They call it the "magic question."
When jury selection opens Monday in the Bill Cosby trial, the judge will likely ask the men and women in the pool whether they can set aside anything they've heard about the case and render a verdict based only on the evidence.
The problem, according to one legal scholar, is that people are terrible at judging whether they can be impartial.
"Jurors almost always say yes," said Christopher Robertson, associate dean at Rogers College of Law at the University of Arizona. "It's an impossible question to ask. It's scientifically junk."

Several years ago, Robertson conducted a test using a mock malpractice case with law students acting as jurors. Some read an article that put the defendant in a negative light and others were given a neutral article.
Afterward, those who said they could not be impartial were excluded, and the rest went through the mock trial. The "jurors" exposed to the negative material before trial were more than twice as likely to find the defendant liable and they imposed nine times as much damages for pain and suffering.
"People suffer from optimism," Robertson said. "They think, 'Everyone else is biased but not me.'"
In the case of Cosby, charged with drugging and molesting Andrea Constand at his home in 2004, the risk of bias is complex.
Because he was one of the nation's biggest stars — the man who sold America Jell-O pudding and brought lovable TV dad Cliff Huxtable into millions of living rooms — there may be potential jurors predisposed to feel warmly and trusting toward Cosby.

But because a Google search for "Bill Cosby, sexual assault" turns up nearly a million hits, there are also a lot of prospective panelists who know that more than 50 women have accused him of everything from groping to rape — charges he steadfastly denies.
Dennis Devine, associate professor at Indiana University-Purdue University Indianapolis, said the court improved the odds that jurors will be hazy on details of the scandal by drawing them from the Pittsburgh area, 300 miles away from where the trial will be held in the suburbs of Philadelphia.
Even in high-profile trials, the research shows that "knowledge of the case drops off exponentially as you move further away" from the scene of the alleged crime, said Devine, author of "Jury Decision Making: The State of the Science."
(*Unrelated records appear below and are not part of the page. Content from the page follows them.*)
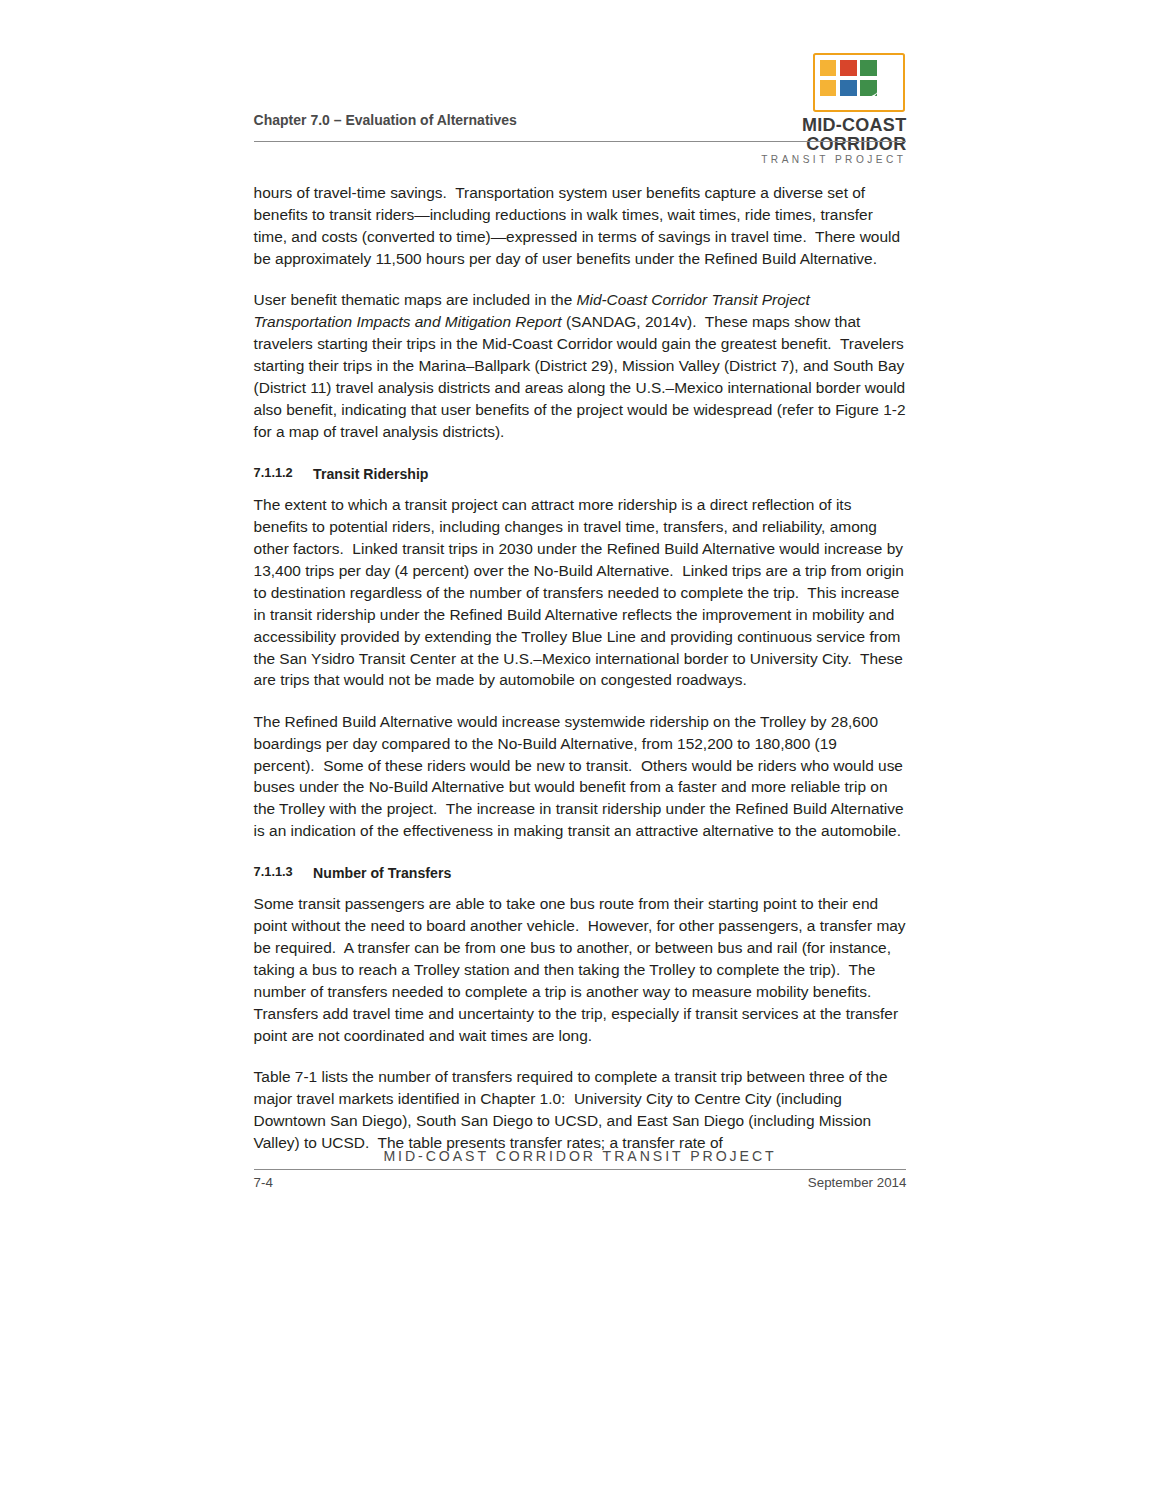Chapter 7.0 – Evaluation of Alternatives
MID-COAST CORRIDOR
TRANSIT PROJECT
hours of travel-time savings. Transportation system user benefits capture a diverse set of benefits to transit riders—including reductions in walk times, wait times, ride times, transfer time, and costs (converted to time)—expressed in terms of savings in travel time. There would be approximately 11,500 hours per day of user benefits under the Refined Build Alternative.
User benefit thematic maps are included in the Mid-Coast Corridor Transit Project Transportation Impacts and Mitigation Report (SANDAG, 2014v). These maps show that travelers starting their trips in the Mid-Coast Corridor would gain the greatest benefit. Travelers starting their trips in the Marina–Ballpark (District 29), Mission Valley (District 7), and South Bay (District 11) travel analysis districts and areas along the U.S.–Mexico international border would also benefit, indicating that user benefits of the project would be widespread (refer to Figure 1-2 for a map of travel analysis districts).
7.1.1.2
Transit Ridership
The extent to which a transit project can attract more ridership is a direct reflection of its benefits to potential riders, including changes in travel time, transfers, and reliability, among other factors. Linked transit trips in 2030 under the Refined Build Alternative would increase by 13,400 trips per day (4 percent) over the No-Build Alternative. Linked trips are a trip from origin to destination regardless of the number of transfers needed to complete the trip. This increase in transit ridership under the Refined Build Alternative reflects the improvement in mobility and accessibility provided by extending the Trolley Blue Line and providing continuous service from the San Ysidro Transit Center at the U.S.–Mexico international border to University City. These are trips that would not be made by automobile on congested roadways.
The Refined Build Alternative would increase systemwide ridership on the Trolley by 28,600 boardings per day compared to the No-Build Alternative, from 152,200 to 180,800 (19 percent). Some of these riders would be new to transit. Others would be riders who would use buses under the No-Build Alternative but would benefit from a faster and more reliable trip on the Trolley with the project. The increase in transit ridership under the Refined Build Alternative is an indication of the effectiveness in making transit an attractive alternative to the automobile.
7.1.1.3
Number of Transfers
Some transit passengers are able to take one bus route from their starting point to their end point without the need to board another vehicle. However, for other passengers, a transfer may be required. A transfer can be from one bus to another, or between bus and rail (for instance, taking a bus to reach a Trolley station and then taking the Trolley to complete the trip). The number of transfers needed to complete a trip is another way to measure mobility benefits. Transfers add travel time and uncertainty to the trip, especially if transit services at the transfer point are not coordinated and wait times are long.
Table 7-1 lists the number of transfers required to complete a transit trip between three of the major travel markets identified in Chapter 1.0: University City to Centre City (including Downtown San Diego), South San Diego to UCSD, and East San Diego (including Mission Valley) to UCSD. The table presents transfer rates; a transfer rate of
MID-COAST CORRIDOR TRANSIT PROJECT
7-4
September 2014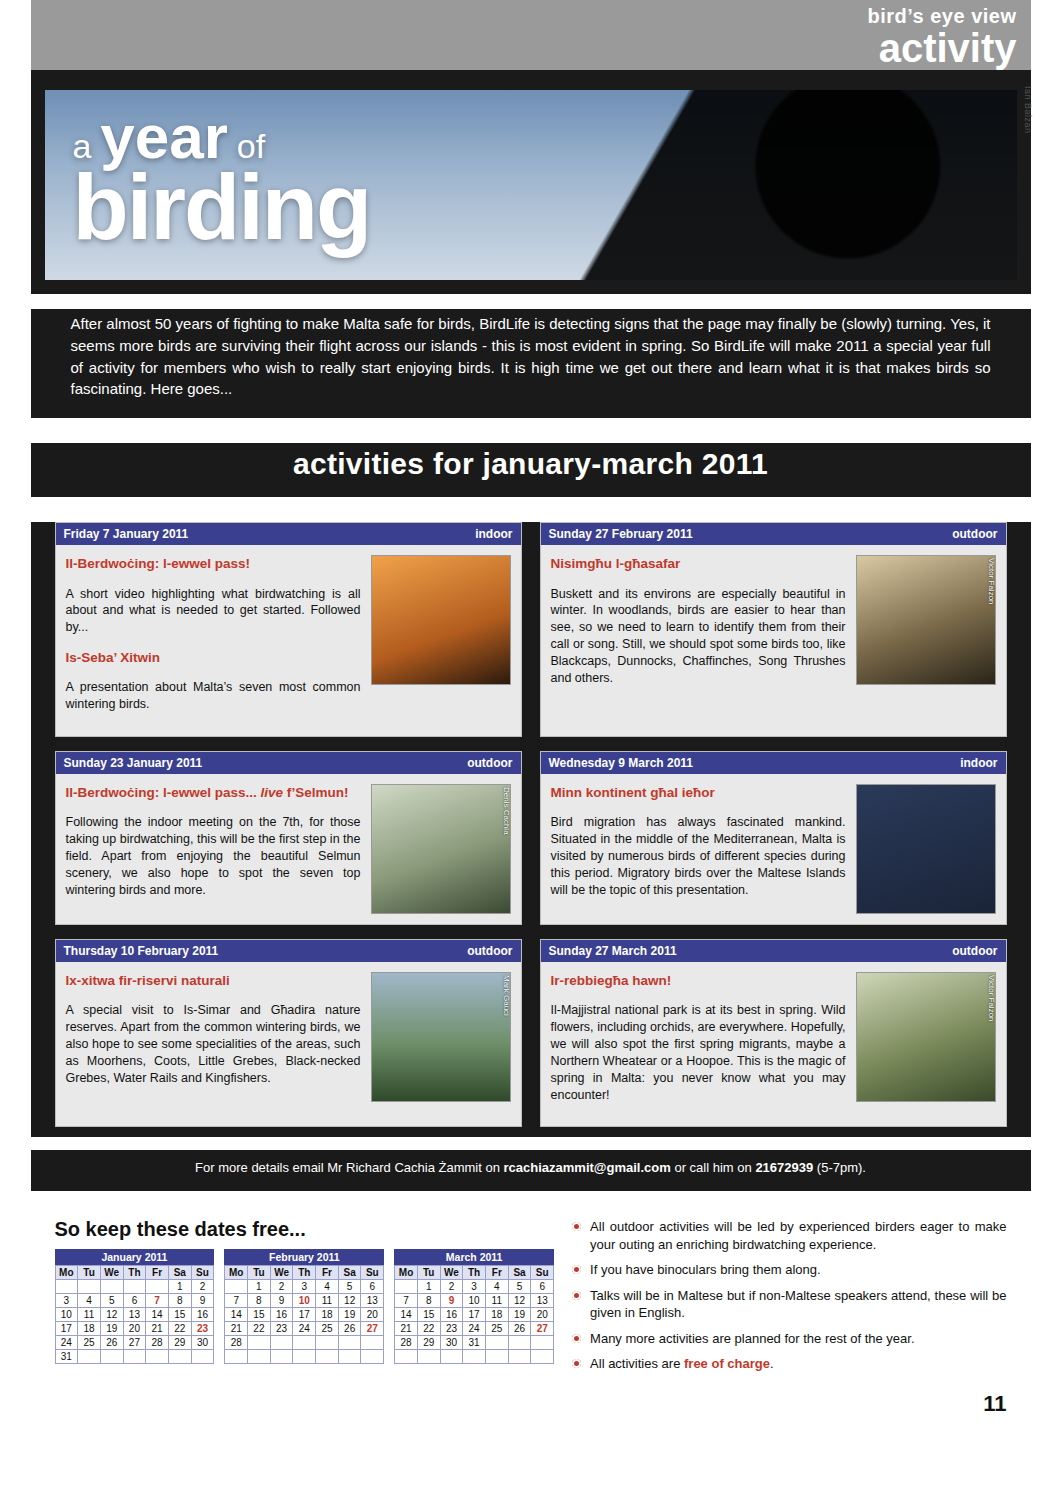bird’s eye view
activity
a year of birding
Ian Balzan
After almost 50 years of fighting to make Malta safe for birds, BirdLife is detecting signs that the page may finally be (slowly) turning. Yes, it seems more birds are surviving their flight across our islands - this is most evident in spring. So BirdLife will make 2011 a special year full of activity for members who wish to really start enjoying birds. It is high time we get out there and learn what it is that makes birds so fascinating. Here goes...
activities for january-march 2011
Friday 7 January 2011 indoor
Il-Berdwoċing: l-ewwel pass!
A short video highlighting what birdwatching is all about and what is needed to get started. Followed by...
Is-Seba’ Xitwin
A presentation about Malta’s seven most common wintering birds.
Sunday 27 February 2011 outdoor
Nisimgħu l-għasafar
Buskett and its environs are especially beautiful in winter. In woodlands, birds are easier to hear than see, so we need to learn to identify them from their call or song. Still, we should spot some birds too, like Blackcaps, Dunnocks, Chaffinches, Song Thrushes and others.
Victor Falzon
Sunday 23 January 2011 outdoor
Il-Berdwoċing: l-ewwel pass... live f’Selmun!
Following the indoor meeting on the 7th, for those taking up birdwatching, this will be the first step in the field. Apart from enjoying the beautiful Selmun scenery, we also hope to spot the seven top wintering birds and more.
Denis Cachia
Wednesday 9 March 2011 indoor
Minn kontinent għal ieħor
Bird migration has always fascinated mankind. Situated in the middle of the Mediterranean, Malta is visited by numerous birds of different species during this period. Migratory birds over the Maltese Islands will be the topic of this presentation.
Thursday 10 February 2011 outdoor
Ix-xitwa fir-riservi naturali
A special visit to Is-Simar and Għadira nature reserves. Apart from the common wintering birds, we also hope to see some specialities of the areas, such as Moorhens, Coots, Little Grebes, Black-necked Grebes, Water Rails and Kingfishers.
Mark Gauci
Sunday 27 March 2011 outdoor
Ir-rebbiegħa hawn!
Il-Majjistral national park is at its best in spring. Wild flowers, including orchids, are everywhere. Hopefully, we will also spot the first spring migrants, maybe a Northern Wheatear or a Hoopoe. This is the magic of spring in Malta: you never know what you may encounter!
Victor Falzon
For more details email Mr Richard Cachia Żammit on rcachiazammit@gmail.com or call him on 21672939 (5-7pm).
So keep these dates free...
January 2011
| Mo | Tu | We | Th | Fr | Sa | Su |
| --- | --- | --- | --- | --- | --- | --- |
| | | | | | 1 | 2 |
| 3 | 4 | 5 | 6 | 7 | 8 | 9 |
| 10 | 11 | 12 | 13 | 14 | 15 | 16 |
| 17 | 18 | 19 | 20 | 21 | 22 | 23 |
| 24 | 25 | 26 | 27 | 28 | 29 | 30 |
| 31 | | | | | | |
February 2011
| Mo | Tu | We | Th | Fr | Sa | Su |
| --- | --- | --- | --- | --- | --- | --- |
| | 1 | 2 | 3 | 4 | 5 | 6 |
| 7 | 8 | 9 | 10 | 11 | 12 | 13 |
| 14 | 15 | 16 | 17 | 18 | 19 | 20 |
| 21 | 22 | 23 | 24 | 25 | 26 | 27 |
| 28 | | | | | | |
March 2011
| Mo | Tu | We | Th | Fr | Sa | Su |
| --- | --- | --- | --- | --- | --- | --- |
| | 1 | 2 | 3 | 4 | 5 | 6 |
| 7 | 8 | 9 | 10 | 11 | 12 | 13 |
| 14 | 15 | 16 | 17 | 18 | 19 | 20 |
| 21 | 22 | 23 | 24 | 25 | 26 | 27 |
| 28 | 29 | 30 | 31 | | | |
All outdoor activities will be led by experienced birders eager to make your outing an enriching birdwatching experience.
If you have binoculars bring them along.
Talks will be in Maltese but if non-Maltese speakers attend, these will be given in English.
Many more activities are planned for the rest of the year.
All activities are free of charge.
11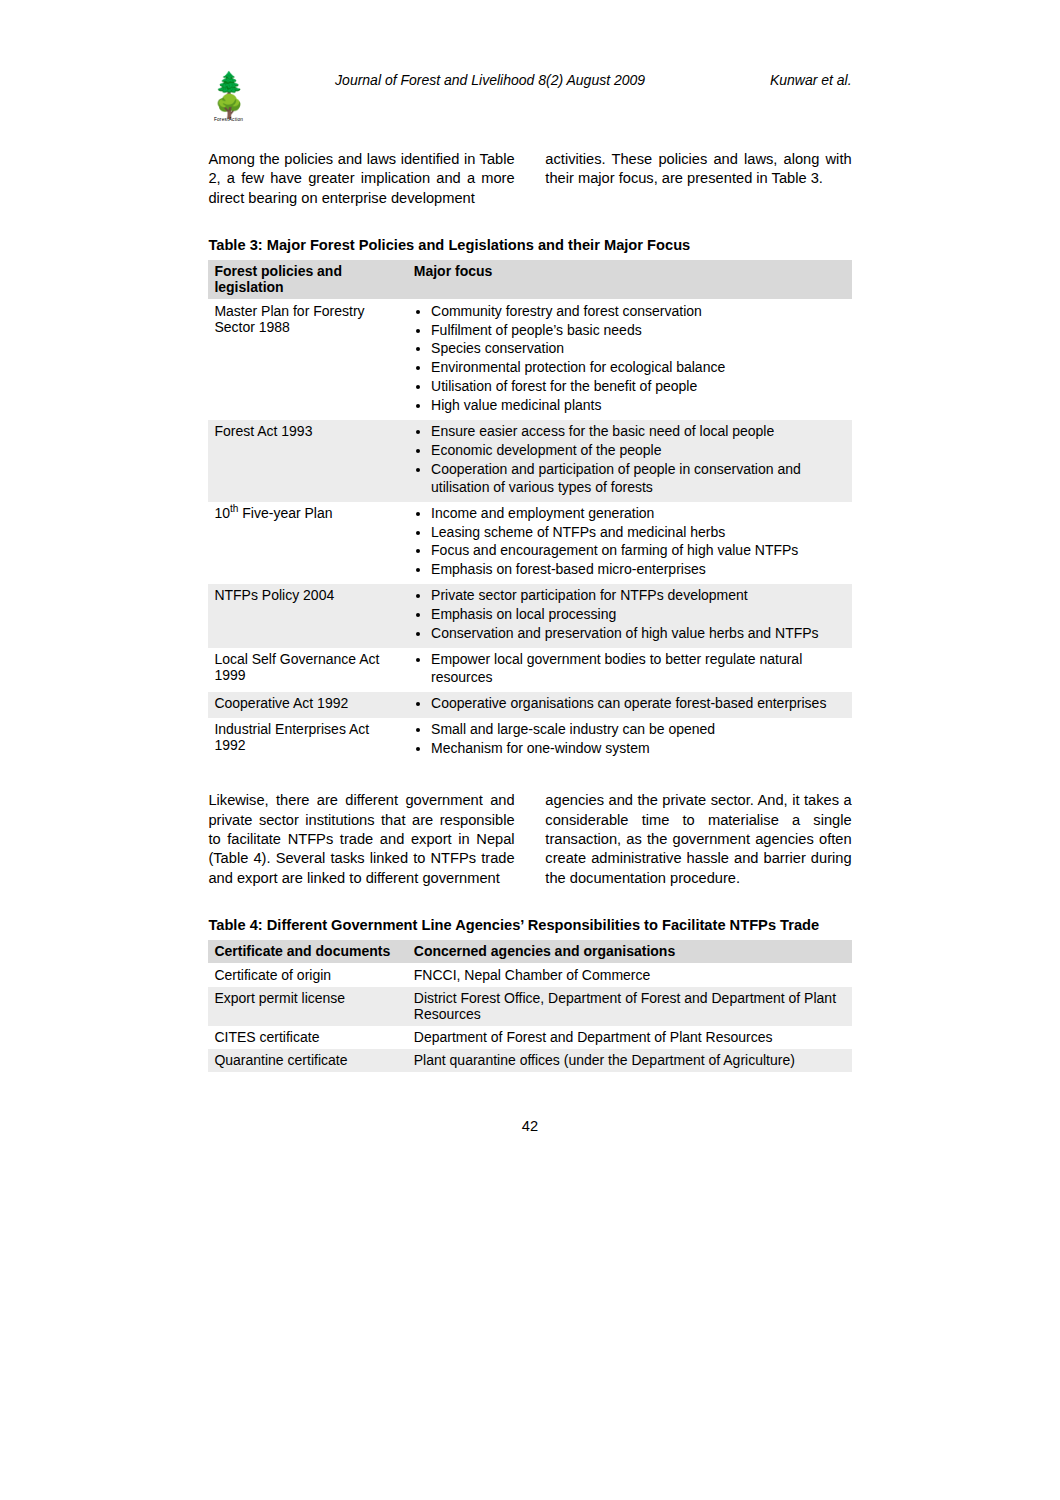🌲🌳 ForestAction
Journal of Forest and Livelihood 8(2) August 2009
Kunwar et al.
Among the policies and laws identified in Table 2, a few have greater implication and a more direct bearing on enterprise development
activities. These policies and laws, along with their major focus, are presented in Table 3.
Table 3: Major Forest Policies and Legislations and their Major Focus
| Forest policies and legislation | Major focus |
| --- | --- |
| Master Plan for Forestry Sector 1988 | Community forestry and forest conservation Fulfilment of people’s basic needs Species conservation Environmental protection for ecological balance Utilisation of forest for the benefit of people High value medicinal plants |
| Forest Act 1993 | Ensure easier access for the basic need of local people Economic development of the people Cooperation and participation of people in conservation and utilisation of various types of forests |
| 10 th Five-year Plan | Income and employment generation Leasing scheme of NTFPs and medicinal herbs Focus and encouragement on farming of high value NTFPs Emphasis on forest-based micro-enterprises |
| NTFPs Policy 2004 | Private sector participation for NTFPs development Emphasis on local processing Conservation and preservation of high value herbs and NTFPs |
| Local Self Governance Act 1999 | Empower local government bodies to better regulate natural resources |
| Cooperative Act 1992 | Cooperative organisations can operate forest-based enterprises |
| Industrial Enterprises Act 1992 | Small and large-scale industry can be opened Mechanism for one-window system |
Likewise, there are different government and private sector institutions that are responsible to facilitate NTFPs trade and export in Nepal (Table 4). Several tasks linked to NTFPs trade and export are linked to different government
agencies and the private sector. And, it takes a considerable time to materialise a single transaction, as the government agencies often create administrative hassle and barrier during the documentation procedure.
Table 4: Different Government Line Agencies’ Responsibilities to Facilitate NTFPs Trade
| Certificate and documents | Concerned agencies and organisations |
| --- | --- |
| Certificate of origin | FNCCI, Nepal Chamber of Commerce |
| Export permit license | District Forest Office, Department of Forest and Department of Plant Resources |
| CITES certificate | Department of Forest and Department of Plant Resources |
| Quarantine certificate | Plant quarantine offices (under the Department of Agriculture) |
42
Jury consultant Roy Futterman, a psychologist who works for the trial prep firm DOAR, said it's easy to over-estimate the public's knowledge of a case, even one that's been on front pages and national broadcasts.
"There will be a certain amount of people, you will be surprised to see, who don’t really know anything about Bill Cosby or the charges. You wonder: What is their life like? And they will end up on the jury," he said.
"It means they can be led around by their nose, and in deliberations they will go along with the group. If you can get 3 to 4 people on the jury who are really coming in as blank slates...I think that's better for the defense than the prosecution."
Futterman said the defense should also have an eye out for jurors who seem open to conspiracy theories or who will identify with someone wrongly accused.
"You're looking for people who would say, 'I get in trouble at work all the time and it's unfair.' People who are thwarted, people who feel like they're at a dead end in life," he said.
"You can ask work-related questions, which are very good because judges will tend to let you ask them: 'Have you ever been written up at work? Have you ever been discriminated against? Have you ever had problems with your boss?'"
The court sent 2,934 prospective jurors a generic questionnaire that asks things like whether they've ever been the victim or a crime or if they can presume someone innocent. Prosecutors and defense lawyers submitted other questions for in-person voir dire earlier this month.
While picking the 12 jurors, each side gets seven peremptory challenges to reject someone without giving a reason and another three challenges while selecting six alternates.
Attorneys cannot knock out a juror on the basis of gender or race. If the other side suspects that's happening, they can raise what's called a Batson challenge, forcing their opponent to justify the strike.
Despite that, some jury experts said, it stands to reason that Cosby's prosecutors may prefer female jurors while the defense may look more kindly on black jurors.
Research literature shows that women are 10 to 20 percent more likely than men to vote for conviction in cases with sex charges, Devine said. "A couple of extra women or a couple of extra men could be the difference in a close case," he said.
But Wes Oliver, NBC News legal analyst and criminal justice program director at Duquesne University, noted that some women may be judgmental towards the accusers. "I think there are women who would say, 'I would never take a pill from a guy,' women who say, 'Maybe she put herself in that position,'" he said.
Research shows jurors tend to be harsher on defendants of another race, although it's a weaker correlation than the gender tendency, Devine said. And Cosby's status as one of America's most successful black celebrities can't be ignored.
"He has done remarkable things to make white America comfortable with a black man in very prominent roles," Oliver said. "And if there’s going to be a population that’s statistically more sympathetic to Bill Cosby, it's people who feel like his status benefited their place in society."
Another type to be on the lookout for: the "stealth juror" who doesn't seem to mind that the case will take them far from home for two weeks or more.
"Both sides may be concerned about people who want to be on the jury," Futterman said. "Are there people who are Cosby fans, who want to hide that and get on the jury and save Bill Cosby?"